Tuesday, July 27, 2010

Oh, the Damage We Do in the name of our Gods

Since Sept. 11, 2001, there has been an outpouring of novels that attempt to aid thinking Americans in their understanding of Islam as both a culture and a religion. Book groups have glombed onto these titles in record numbers and for several years my group of deep reading women gave it their all. Recently though, they've asked if we could lighten up and so we will. Our upcoming titles are decidedly American in scope what with Olive Kitteridge, Union Atlantic, So Much for That and Blame, just to mention a few.

For myself, though, I'm still trying to make sense of various religions and how they've affected life, really from the beginning of recorded history. It's not a very pretty picture. Most recently I finished listening to a very disturbing book that I was initially drawn to just because of the cover, though the story was right up my alley. Gardens of Water by Alan Drew takes place in a small Turkish community outside Istanbul. Nine year old Ismail is being prepared for his coming of age ceremony, his circumcision, and the entire town is invited to this huge landmark celebration.

But for fifteen year old Irem, the daughter of the household, no such ceremony will ever be held. She can never expect to be the light of her parents' eyes as Ismail, the boy child is, and she knows that the future holds little for her except perhaps a suitable husband and a life of servitude. The jacket copy refers to Irem as headstrong and that really ticked me off right out of the gate. Is it headstrong to have a brain and be able to deduce that one's life is circumscribed by an accident of birth? Grrrrr

Her desire to feel more and experience more than her circumstances will allow is exacerbated by a budding relationship with Dylan, an American boy who lives in the upstairs apartment with his parents who are teachers and missionaries in Turkey. They have lived in the country for thirty years and appear to be deeply respectful of the fine line that separates them from the locals, but all that changes after a devastating earthquake shakes the village to its foundations.

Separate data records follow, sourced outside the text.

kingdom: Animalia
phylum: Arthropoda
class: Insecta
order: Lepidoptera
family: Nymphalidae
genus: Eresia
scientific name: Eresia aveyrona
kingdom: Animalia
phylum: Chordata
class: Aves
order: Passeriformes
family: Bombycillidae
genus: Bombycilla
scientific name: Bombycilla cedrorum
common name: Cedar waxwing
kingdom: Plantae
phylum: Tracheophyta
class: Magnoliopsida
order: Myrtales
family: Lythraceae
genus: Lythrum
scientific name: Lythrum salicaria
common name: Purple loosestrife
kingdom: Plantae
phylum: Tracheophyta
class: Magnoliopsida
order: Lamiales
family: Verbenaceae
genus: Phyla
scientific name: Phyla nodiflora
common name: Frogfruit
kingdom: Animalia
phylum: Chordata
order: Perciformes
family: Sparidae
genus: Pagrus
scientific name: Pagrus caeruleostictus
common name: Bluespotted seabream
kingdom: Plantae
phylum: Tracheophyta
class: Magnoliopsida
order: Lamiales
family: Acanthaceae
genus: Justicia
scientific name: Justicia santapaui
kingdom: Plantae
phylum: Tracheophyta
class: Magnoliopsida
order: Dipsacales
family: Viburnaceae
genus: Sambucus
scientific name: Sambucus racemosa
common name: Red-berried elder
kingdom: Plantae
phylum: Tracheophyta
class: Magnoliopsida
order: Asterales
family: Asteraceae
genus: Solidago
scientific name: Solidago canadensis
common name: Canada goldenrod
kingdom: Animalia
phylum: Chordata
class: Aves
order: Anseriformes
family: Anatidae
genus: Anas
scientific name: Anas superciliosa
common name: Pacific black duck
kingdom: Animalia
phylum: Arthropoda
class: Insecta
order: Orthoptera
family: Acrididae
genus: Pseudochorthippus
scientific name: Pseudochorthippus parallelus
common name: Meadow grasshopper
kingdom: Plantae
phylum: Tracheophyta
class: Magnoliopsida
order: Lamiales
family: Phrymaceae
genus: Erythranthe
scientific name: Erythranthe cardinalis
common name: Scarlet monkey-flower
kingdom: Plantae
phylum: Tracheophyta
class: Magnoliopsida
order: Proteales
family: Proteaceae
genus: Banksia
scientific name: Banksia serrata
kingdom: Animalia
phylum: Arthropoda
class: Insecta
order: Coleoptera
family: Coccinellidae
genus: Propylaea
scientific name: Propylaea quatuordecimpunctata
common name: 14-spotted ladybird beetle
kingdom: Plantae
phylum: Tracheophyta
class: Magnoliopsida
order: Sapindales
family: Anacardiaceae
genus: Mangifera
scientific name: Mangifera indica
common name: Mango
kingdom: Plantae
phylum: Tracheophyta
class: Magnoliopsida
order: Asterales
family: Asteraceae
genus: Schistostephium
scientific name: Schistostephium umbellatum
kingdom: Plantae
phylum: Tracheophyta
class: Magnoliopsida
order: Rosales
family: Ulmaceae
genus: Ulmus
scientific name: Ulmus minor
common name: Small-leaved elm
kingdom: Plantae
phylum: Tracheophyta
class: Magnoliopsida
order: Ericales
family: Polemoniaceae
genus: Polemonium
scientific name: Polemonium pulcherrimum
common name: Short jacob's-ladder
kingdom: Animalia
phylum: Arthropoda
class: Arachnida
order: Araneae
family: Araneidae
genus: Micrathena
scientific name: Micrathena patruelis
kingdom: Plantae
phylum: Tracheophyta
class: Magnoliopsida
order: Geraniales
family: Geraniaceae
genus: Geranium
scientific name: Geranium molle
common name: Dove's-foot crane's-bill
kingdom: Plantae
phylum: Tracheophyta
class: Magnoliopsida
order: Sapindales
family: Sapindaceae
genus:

An accident of Fate, or was it God's will, irrevocably binds Dylan's and Irem's families together and as the two young people spend more time together, Irem's family faces disgrace over their daughter's actions, and Irem's father Sinan is torn between his love for his daughter and the pressure to abide by the cultural laws of the land. At the same time, Dylan's father Marcus is in a position to help Sinan take care of his family by offering American made food and shelter, thereby adding to Sinan's sense of shame that he is unable to do this for himself.

Author Alan Drew does an admirable job of examining the conflicts and similarities between the Christian and Islamic sense of God, painting the irony of the two factions praying to their Gods in different buildings while using the same words, speaking of Heaven vs. Paradise, the hope of life after death, the belief that suffering on this earth will be rewarded in the next (that's one I never could cotton to!).

Tensions in the refugee camp are ratcheted up as more and more little Kurdish boys show up with gold crosses around their necks and biblical coloring books. Sinan and Marcus become so intent on the fight for Ismail's soul that they fail to notice that Dylan and Irem are on a downward path of no return. As I said, this is a very disturbing but thought-provoking read. It's not for everyone and I can't recommend it as such and if you're a searcher for understanding and answers, Gardens of Water may actually leave you with even more questions. Oh what the heck, go for it!